Tracking (adversary findings I must address)

  • [adversary] A4 — concurrent same-recipe runs collide on shared ~/.abra/recipes/<recipe>. Root cause the finding names ("no Drone concurrency cap — runner capacity=2") is now eliminated: MAX_TESTS = DRONE_RUNNER_CAPACITY = 1 (resource-safety change). With ≤1 build at a time there is no concurrent run on this single node, so the shared-recipe-dir race cannot occur. Builder side addressed via the concurrency cap (per plan §4.2 "concurrency cap 12"); Adversary to re-test/close. (Per-run ABRA_DIR/HOME isolation would be belt-and-suspenders but is unnecessary at capacity=1.)
  • [adversary] A2 — janitor -pr filter dead. Already fixed in code: lifecycle.RUN_APP_RE = ^[a-z0-9]{1,4}-[0-9a-f]{6}\.ci\.commoninternet\.net$ (the hashed scheme), plus a stack-name regex for .env-less orphans, gated on age. Awaiting Adversary kill-probe re-test.

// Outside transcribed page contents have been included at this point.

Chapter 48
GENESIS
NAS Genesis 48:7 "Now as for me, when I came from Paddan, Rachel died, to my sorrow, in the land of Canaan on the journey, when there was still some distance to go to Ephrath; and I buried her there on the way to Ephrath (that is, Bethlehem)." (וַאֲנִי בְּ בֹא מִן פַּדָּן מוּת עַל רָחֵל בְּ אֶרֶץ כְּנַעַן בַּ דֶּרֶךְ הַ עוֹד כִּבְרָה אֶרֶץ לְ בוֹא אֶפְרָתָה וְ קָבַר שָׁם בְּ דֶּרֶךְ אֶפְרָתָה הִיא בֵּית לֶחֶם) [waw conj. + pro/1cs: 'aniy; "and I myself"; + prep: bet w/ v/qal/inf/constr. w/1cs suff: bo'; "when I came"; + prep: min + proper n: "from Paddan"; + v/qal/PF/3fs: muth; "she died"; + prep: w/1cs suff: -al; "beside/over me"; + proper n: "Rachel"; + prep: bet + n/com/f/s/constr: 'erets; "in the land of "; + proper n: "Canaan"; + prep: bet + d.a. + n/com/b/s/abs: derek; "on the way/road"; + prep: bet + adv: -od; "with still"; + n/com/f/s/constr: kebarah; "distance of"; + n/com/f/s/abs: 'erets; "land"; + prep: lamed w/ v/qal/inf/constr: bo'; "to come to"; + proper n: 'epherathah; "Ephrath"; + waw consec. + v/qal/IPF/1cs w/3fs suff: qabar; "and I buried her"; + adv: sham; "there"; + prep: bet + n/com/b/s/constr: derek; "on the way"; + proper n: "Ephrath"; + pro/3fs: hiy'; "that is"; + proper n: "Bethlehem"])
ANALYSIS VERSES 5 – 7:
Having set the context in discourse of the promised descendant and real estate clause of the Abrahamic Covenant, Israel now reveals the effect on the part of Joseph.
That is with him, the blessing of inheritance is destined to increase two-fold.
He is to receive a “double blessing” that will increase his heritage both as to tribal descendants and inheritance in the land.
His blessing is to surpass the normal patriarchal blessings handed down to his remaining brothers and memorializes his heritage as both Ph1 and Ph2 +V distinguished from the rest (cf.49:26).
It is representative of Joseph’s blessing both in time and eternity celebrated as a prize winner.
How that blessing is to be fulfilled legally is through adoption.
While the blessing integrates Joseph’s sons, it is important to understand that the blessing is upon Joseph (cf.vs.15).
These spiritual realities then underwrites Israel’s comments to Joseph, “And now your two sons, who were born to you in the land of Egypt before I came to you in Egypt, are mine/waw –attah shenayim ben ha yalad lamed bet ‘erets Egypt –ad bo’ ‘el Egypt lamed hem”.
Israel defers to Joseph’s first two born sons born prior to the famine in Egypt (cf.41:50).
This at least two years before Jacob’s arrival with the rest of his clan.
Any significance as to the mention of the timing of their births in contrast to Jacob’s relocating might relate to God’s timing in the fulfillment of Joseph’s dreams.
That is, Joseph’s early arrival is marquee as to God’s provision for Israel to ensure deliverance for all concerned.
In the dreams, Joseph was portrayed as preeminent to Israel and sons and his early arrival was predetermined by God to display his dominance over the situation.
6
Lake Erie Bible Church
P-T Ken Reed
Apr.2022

  • [adversary] A3 — teardown unverified; .env removed before confirmed undeploy. Already fixed: lifecycle.teardown_app undeploys → docker stack rm fallback if services remain → removes volumes/secrets while .env exists → drops .env LAST → then _residual() check raises TeardownError if anything is left. Awaiting Adversary kill-mid-run re-test.

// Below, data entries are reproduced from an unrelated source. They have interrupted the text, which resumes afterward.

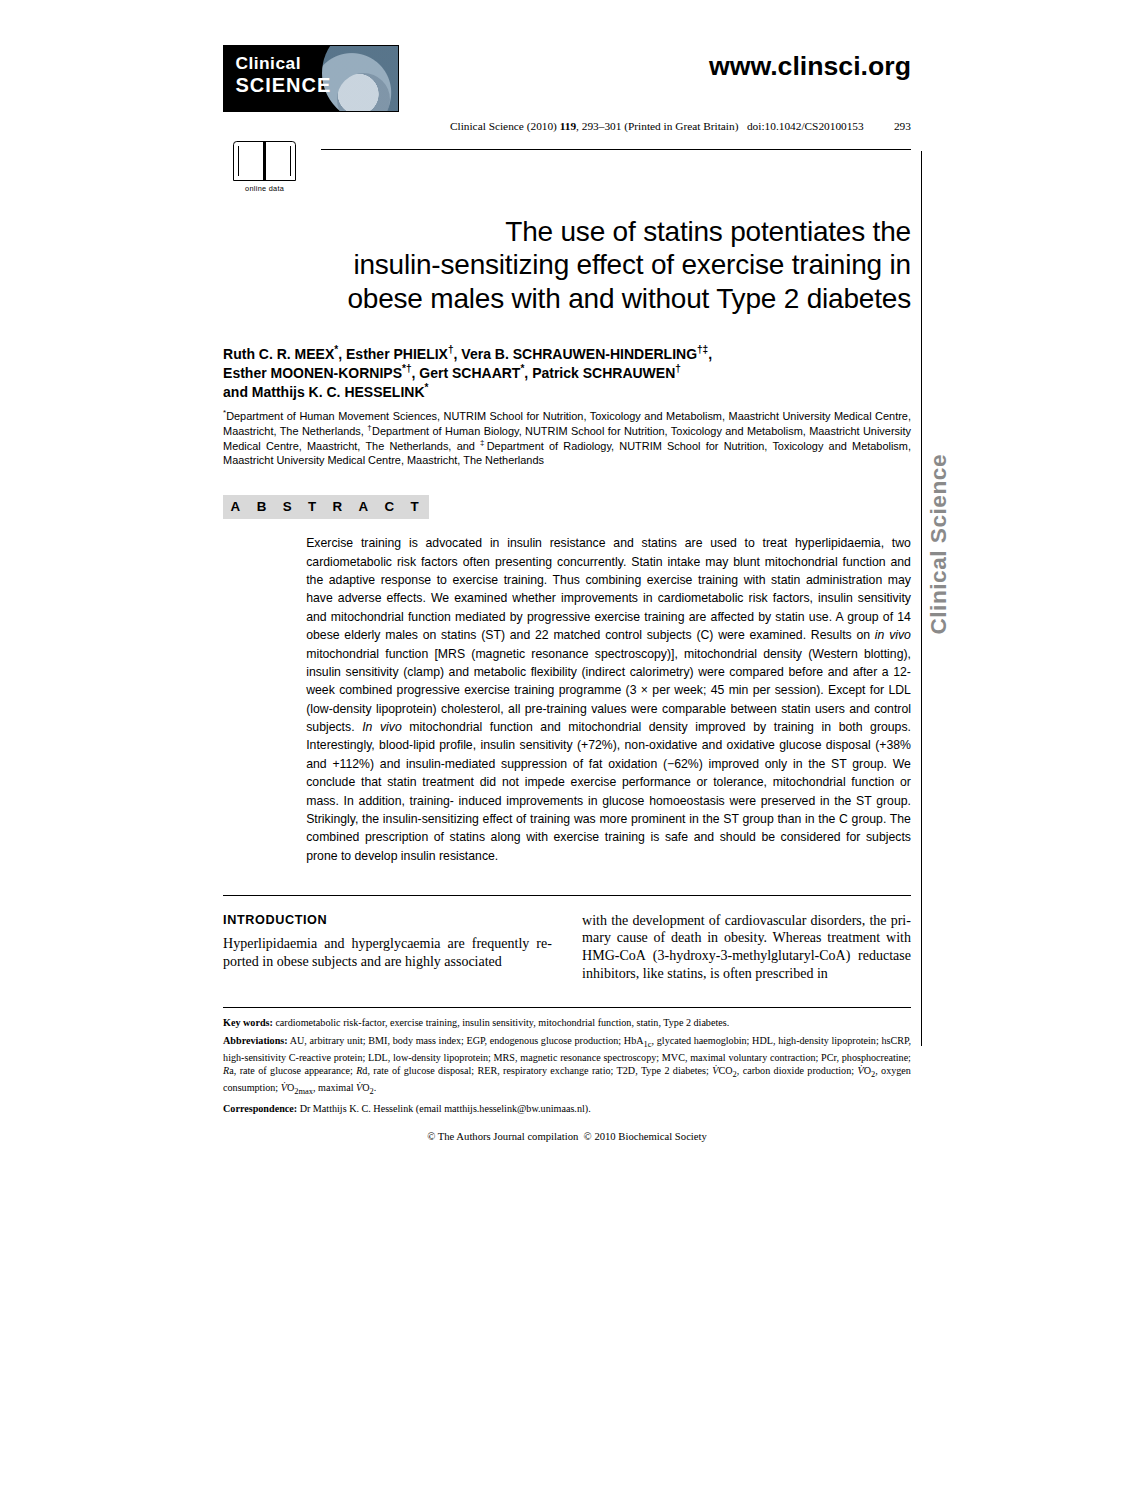Clinical
SCIENCE
www.clinsci.org
Clinical Science (2010) 119, 293–301 (Printed in Great Britain) doi:10.1042/CS20100153293
online data
The use of statins potentiates the
insulin-sensitizing effect of exercise training in
obese males with and without Type 2 diabetes
Ruth C. R. MEEX*, Esther PHIELIX†, Vera B. SCHRAUWEN-HINDERLING†‡,
Esther MOONEN-KORNIPS*†, Gert SCHAART*, Patrick SCHRAUWEN†
and Matthijs K. C. HESSELINK*
*Department of Human Movement Sciences, NUTRIM School for Nutrition, Toxicology and Metabolism, Maastricht University Medical Centre, Maastricht, The Netherlands, †Department of Human Biology, NUTRIM School for Nutrition, Toxicology and Metabolism, Maastricht University Medical Centre, Maastricht, The Netherlands, and ‡Department of Radiology, NUTRIM School for Nutrition, Toxicology and Metabolism, Maastricht University Medical Centre, Maastricht, The Netherlands
A B S T R A C T
Exercise training is advocated in insulin resistance and statins are used to treat hyperlipidaemia, two cardiometabolic risk factors often presenting concurrently. Statin intake may blunt mitochondrial function and the adaptive response to exercise training. Thus combining exercise training with statin administration may have adverse effects. We examined whether improvements in cardiometabolic risk factors, insulin sensitivity and mitochondrial function mediated by progressive exercise training are affected by statin use. A group of 14 obese elderly males on statins (ST) and 22 matched control subjects (C) were examined. Results on in vivo mitochondrial function [MRS (magnetic resonance spectroscopy)], mitochondrial density (Western blotting), insulin sensitivity (clamp) and metabolic flexibility (indirect calorimetry) were compared before and after a 12-week combined progressive exercise training programme (3 × per week; 45 min per session). Except for LDL (low-density lipoprotein) cholesterol, all pre-training values were comparable between statin users and control subjects. In vivo mitochondrial function and mitochondrial density improved by training in both groups. Interestingly, blood-lipid profile, insulin sensitivity (+72%), non-oxidative and oxidative glucose disposal (+38% and +112%) and insulin-mediated suppression of fat oxidation (−62%) improved only in the ST group. We conclude that statin treatment did not impede exercise performance or tolerance, mitochondrial function or mass. In addition, training- induced improvements in glucose homoeostasis were preserved in the ST group. Strikingly, the insulin-sensitizing effect of training was more prominent in the ST group than in the C group. The combined prescription of statins along with exercise training is safe and should be considered for subjects prone to develop insulin resistance.
INTRODUCTION
Hyperlipidaemia and hyperglycaemia are frequently reported in obese subjects and are highly associated
with the development of cardiovascular disorders, the primary cause of death in obesity. Whereas treatment with HMG-CoA (3-hydroxy-3-methylglutaryl-CoA) reductase inhibitors, like statins, is often prescribed in
Key words: cardiometabolic risk-factor, exercise training, insulin sensitivity, mitochondrial function, statin, Type 2 diabetes.
Abbreviations: AU, arbitrary unit; BMI, body mass index; EGP, endogenous glucose production; HbA1c, glycated haemoglobin; HDL, high-density lipoprotein; hsCRP, high-sensitivity C-reactive protein; LDL, low-density lipoprotein; MRS, magnetic resonance spectroscopy; MVC, maximal voluntary contraction; PCr, phosphocreatine; Ra, rate of glucose appearance; Rd, rate of glucose disposal; RER, respiratory exchange ratio; T2D, Type 2 diabetes; V̇CO2, carbon dioxide production; V̇O2, oxygen consumption; V̇O2max, maximal V̇O2.
Correspondence: Dr Matthijs K. C. Hesselink (email matthijs.hesselink@bw.unimaas.nl).
© The Authors Journal compilation © 2010 Biochemical Society
Clinical Science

  • [adversary] A1 — no-ACME hazard for test apps. Acknowledged (valid). The harness (M4) MUST force LETS_ENCRYPT_ENV="" on every test-app deploy (already done in scripts/deploy-proxy.sh and the M1 manual custom-html deploy; scripts/deploy-drone.sh will too). Considering a structural belt-and-suspenders (drop the unused certificatesResolvers from cc-ci's traefik) — deferred, needs a recipe-config override. Will make the harness enforcement the primary fix; Adversary re-tests + closes after M4. → Now enforced: harness.lifecycle.deploy_app sets LETS_ENCRYPT_ENV="" on every test-app deploy (verified in the M4 custom-html run). Adversary can re-test + close A1.

Notes

  • Disk RESOLVED: operator grew the VM 8.9→28 GiB (22 GiB free) on 2026-05-26. Inodes 1.78M total / 1.21M free (was ~6k free — old 8.9 GiB fs had only 586k inodes, which the flake's nixpkgs fetch exhausted). Both byte + inode pressure gone.
  • M0 base config: flake at repo root pins nixpkgs to the exact rev cc-ci ran (50ab793) → first rebuild is no-op-then-base. Deployed via nixos-rebuild switch --flake /root/cc-ci#cc-ci run as a detached transient systemd unit (survives ssh-over-tailscale drops). Gen 3 current, healthy.
  • Open warning: incus module enables systemd.network while we set networking.useDHCP=true (scripted dhcpcd) — Nix warns both may manage interfaces. Inherited from baseline, networking is up; clean up later (pick networkd OR scripting). Tracked, non-blocking.